Stenger made the admission as part of a guilty plea to criminal conspiracy to commit homicide. He will serve 9 to 18 years, according to a plea agreement. Additionally, he is to provide a “complete and accurate account of all the circumstances surrounding” Haith’s death.
During testimony before District Justice Robert Breakiron, Stenger said that he was walking across the street from a North Pittsburgh Street bar when Weimer stopped and picked him up.
“She was kind of beat up and asked me to go with her,” Stenger told Vernon. “Her eye was swollen and maybe her lip was busted.
“She said that the boy (Haith) hit her and she was going to have someone kick his (expletive).”
Stenger testified that the two drove from Connellsville to Uniontown where two black males got into the back seat of the vehicle.
During cross-examination by defense attorney Thomas Shaffer, Stenger said that he was not introduced to the two men nor did they exchange information.
Afterwards, said Stenger, the four went to a mobile home in Dunbar.
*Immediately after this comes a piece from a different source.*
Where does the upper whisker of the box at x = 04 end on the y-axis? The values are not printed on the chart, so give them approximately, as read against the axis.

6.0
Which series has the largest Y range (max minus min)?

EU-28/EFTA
“The dudes got out (and) she got out,” he testified. “They came out (of the mobile home) with clubs or baseball bats.”
The four then traveled to Haith’s home with Weimer going to the apartment door and the two males to each side of the residence, said Stenger.
Weimer and Haith talked at the door and when he moved to the outside, said Stenger, the two men began beating Haith with the clubs, while Weimer repeatedly kicked him.
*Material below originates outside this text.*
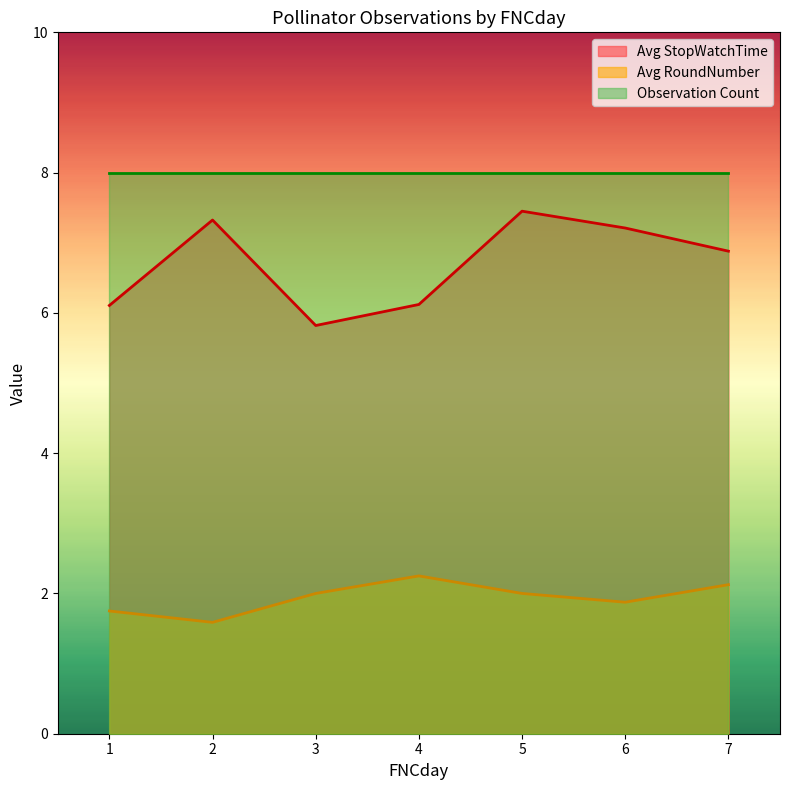

True or false: Avg RoundNumber has more than 2 interior local peaks.

False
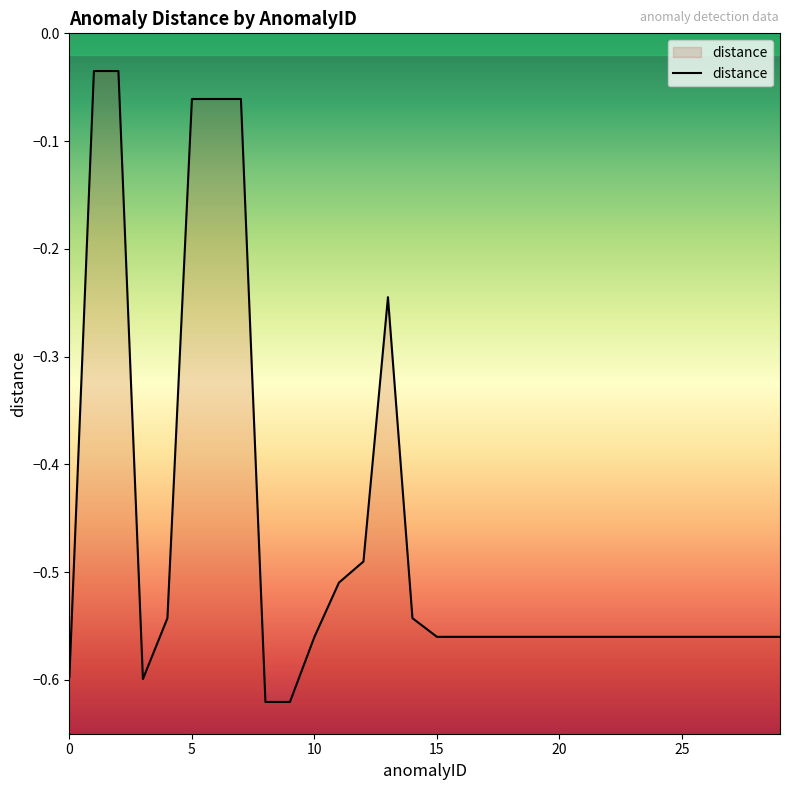

Between 29 and 15, which is larger?

29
“They were beating him bad,” said Stenger, adding that he exited the car with the gun. “I wanted them to stop.”
Stenger said after he fired the shot, the four raced to the vehicle and left the scene.
He later exited the car when Weimer pulled into a local gas station.
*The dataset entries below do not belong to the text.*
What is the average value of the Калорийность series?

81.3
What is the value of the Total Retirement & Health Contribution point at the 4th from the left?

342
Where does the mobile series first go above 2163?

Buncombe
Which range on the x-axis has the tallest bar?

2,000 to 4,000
Stenger testified that the following day he went to a Uniontown residence where Weimer told him that everything would be all right if he “kept his mouth shut.”
Later in the day, Stenger said he threw the gun and a bag containing Weimer’s clothing she had worn the previous night into the Youghiogheny River.
Shaffer, meanwhile, questioned Stenger for a description of the two men and of Weimer’s car along with a timetable for his meeting with her the day following the incident.
“She was in police custody at that time,” Shaffer said after obtaining an approximate time of the meeting.
Evelyn Bowser, Weimer’s grandmother, alleged that Stenger was not telling the truth during the hearing.
“He wouldn’t look me in the eye,” she said.
An aunt, Ada Bageant, said that Stenger once lived in the Dunbar mobile home, yet failed to give an accurate description of the home during the hearing.
“That boy doesn’t know nothing,” she said. “He’s lying about everything.
“He was coached into saying those things.”
Weimer, meanwhile, exited the magisterial office proclaiming her innocence.
“You know I’m being falsely accused,” she said. “I didn’t have anything to do with this.”
Police initially charged Weimer in March, but the charges were later dismissed when the key witness who put Weimer at the scene recanted his statement.
During an earlier hearing in connection with the initial set of charges, police testified that dental impression taken from Weimer matched a bite mark found on Haith’s right hand.
Weimer was returned to Fayette County Prison. In matters involving criminal homicide, a district magistrate is restricted in setting bond amounts.